Iconic poppies climb in retreat from climate change
Prized by gardeners worldwide, several species of the iconically beautiful Meconopsis (Himalayan poppies) could soon be threatened in their native habitat as climate change pushes them to ever smaller mountain sanctuaries. Within 50 years they could be teetering on the brink of extinction in the wild, according to a new study by scientists from China’s Kunming Institute of Botany, the Royal Botanic Garden Edinburgh, and Columbus State University in the US.
Although their native range is broad, spanning the Himalayas from western Nepal to western China, Meconopsis are restricted to patches of a particular habitat: cool alpine meadows. Like many other alpine species, they are particularly vulnerable to climate change.
As temperatures warm, other species of the mountains’ lower slopes start to move uphill, encroaching upon the habitats of cool-adapted species. Specialist alpine species – such as Meconopsis – are constrained to diminishing patches of habitat resulting in reduced numbers of individuals, likely losses of genetic diversity and, potentially, species extinction.
For the research paper, published in the journal Ecology and Evolution, the scientists – led by Kunming Institute of Botany PhD student Xie He, worked with information from preserved plant collections in herbaria around the world. Using the year 1970 as a benchmark - as it is recognised as a defining moment in global temperature trends, from when a steady increase is recorded - they established the elevation at which Meconopsis were found had shifted by an average of over 300m between the pre-1970s and the post-1970s.

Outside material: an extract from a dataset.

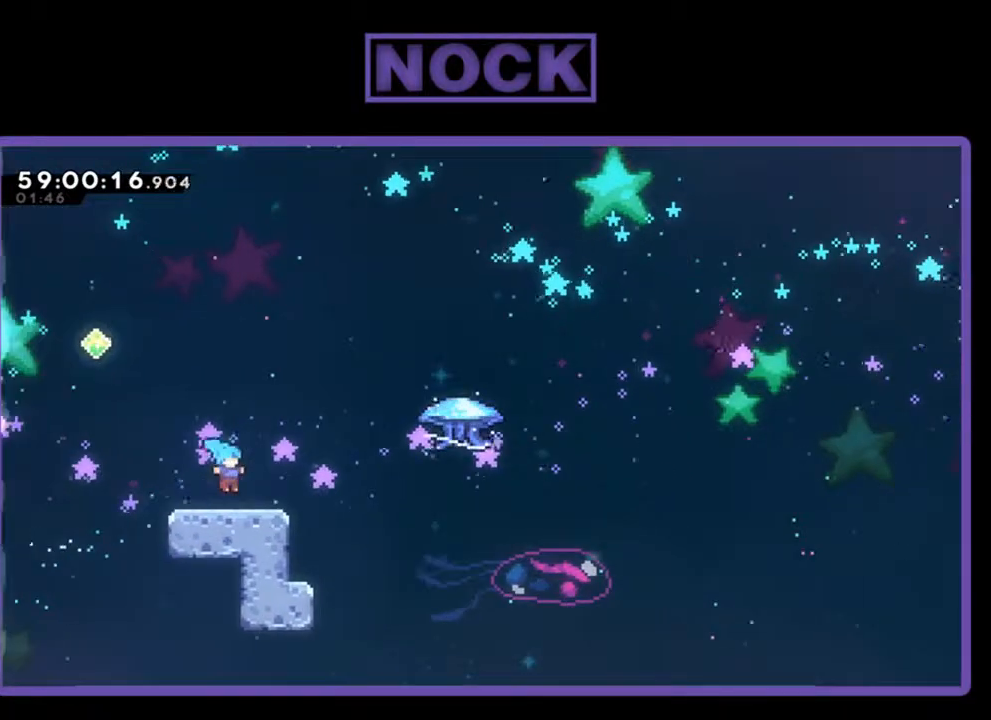
{"buttons": ["R2"], "left_stick": "center", "events": [[300, "DPAD_LEFT", "down"], [367, "DPAD_LEFT", "up"]]}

Next, they employed computer modelling techniques to investigate the potential impacts of future climate change upon the Himalayan poppies. Because the future rate of climate change is uncertain, and depends upon how effectively greenhouse gas emissions are reduced, they explored two possible scenarios: a “business as usual” situation, in which little progress is made and global mean surface temperatures rise by 4 or 5 ℃ by the end of the 21st century; and another assuming that action is taken to control greenhouse gas emissions and global temperature increases are limited to around 2 ℃.

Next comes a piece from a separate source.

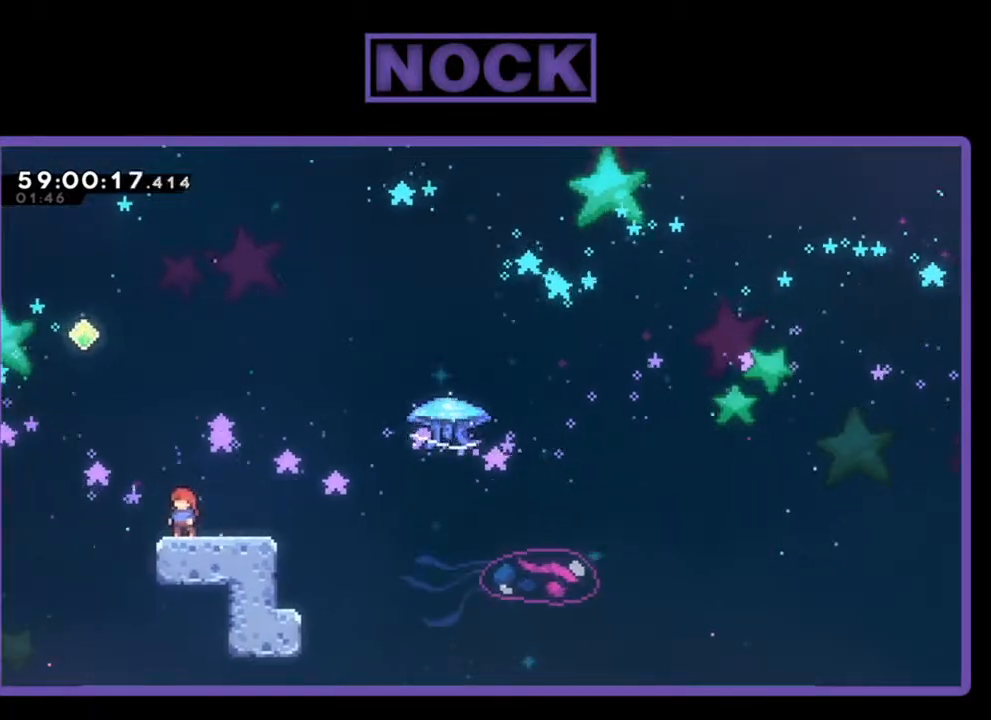
{"buttons": ["R2"], "left_stick": "center", "events": []}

Under both models, Meconopsis species were found to continue to shift upwards and northwards in their distribution. Under the more optimistic, 2 ℃, scenario most were still able to find enough suitable habitat to survive. However, under the “business as usual” scenario, the majority would experience severe reductions in range by 2070.
Particularly worrying was that, whatever the scenario, species already occupying the highest altitudes - such as the stunning red Meconopsis punicea - were consistently predicted to find less growing space.
Dr Antje Ahrends, of the Royal Botanic Garden Edinburgh, said: “Our results suggest that Himalayan poppies have already been significantly impacted by climate change and that if these trends continue over the coming decades, conservation action may be necessary to ensure the long-term persistence of these species.
“Unless rapid action is taken to stabilise atmospheric greenhouse gas concentrations, global warming is likely to continue beyond the period studied in this paper into the 2100s, with temperatures increasing still further, and thus even relatively optimistic scenarios may ultimately put these beautiful, unique and vulnerable species in danger.”
Meconopsis is a particular favourite for gardening and non-gardening enthusiasts. While the most commonly-grown species – such as Meconopsis betonicifolia and its many varieties – have striking azure flowers, species in the wild range from butter-yellow to bright scarlet as well as the blue.
Humans are impacting on wild species in many ways, including climate change, habitat destruction and degradation and the introduction of invasive non-native species. In many ways, these factors compound one another, such as when climate change and habitat destruction together push a species into small areas of space, or when warmer climates are more favourable for invasive non-natives.
This research highlights the importance of preserved herbarium specimens – such as the three million specimens held at Royal Botanic Garden Edinburgh - in understanding the impact of climate change on biodiversity around the world.